My unborn daughter shifts around in her position, as if in response to my thoughts. That's when I feel a sharp pain in my gut. This isn't the first time that I've felt it; it has persisted throughout the day. I figured that it was some sort of stomach virus when I vomited after dinner. Or maybe just the stress catching up to me. I gave the former as my excuse to Peeta. Now, I wonder if it is something more.

Peeta lies there, oblivious to my thoughts as I shift slightly. His arms tighten around me for a moment, but he loosens them again. Guarding me even while he sleeps.

I remember my mom telling me to count the minutes that pass between contractions, and while I'm not sure if the pain is contractions, I decide to time it just in case. Five minutes later, the pain comes again.

Just as I'm debating whether I should tell Peeta or not, I feel a slow trickle of liquid signaling that my water has broken.

"Peeta," I whisper softly, turning over and nudging him.

"Five more minutes," he mutters under his breath, but I shove him more forcefully. "I'm up!" he says loudly, looking startled. Then he relaxes when he sees me. His eyes soften, looking at me tenderly, though there's a question painted on his face. "Is everything okay?" he whispers.

"I think my water broke," I tell him bluntly.

For a moment, Peeta just looks confused.
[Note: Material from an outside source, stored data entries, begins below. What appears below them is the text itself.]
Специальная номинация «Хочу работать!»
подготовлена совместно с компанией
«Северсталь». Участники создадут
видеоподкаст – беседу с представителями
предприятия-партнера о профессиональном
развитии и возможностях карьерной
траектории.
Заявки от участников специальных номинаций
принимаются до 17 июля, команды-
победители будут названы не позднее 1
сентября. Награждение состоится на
But I watch as his blue eyes widen, and he glances down at my bulging belly before looking up at my face again. "Are you serious?" I nod, and I can see the panic seep into his expression. He stands up abruptly, mumbling so quickly I can't make out a word. He begins to pace the room, and I watch in amusement. I have to stifle my laughter at the sight of him so disconcerted. But then I feel a more defined pain, and it lasts longer. I take a sharp intake of breath, and this moves Peeta out of his stupor.

"Sorry, sorry. Are you okay?" he asks gently.

I nod and say, "Yeah, but the baby's not going to stay in here for long."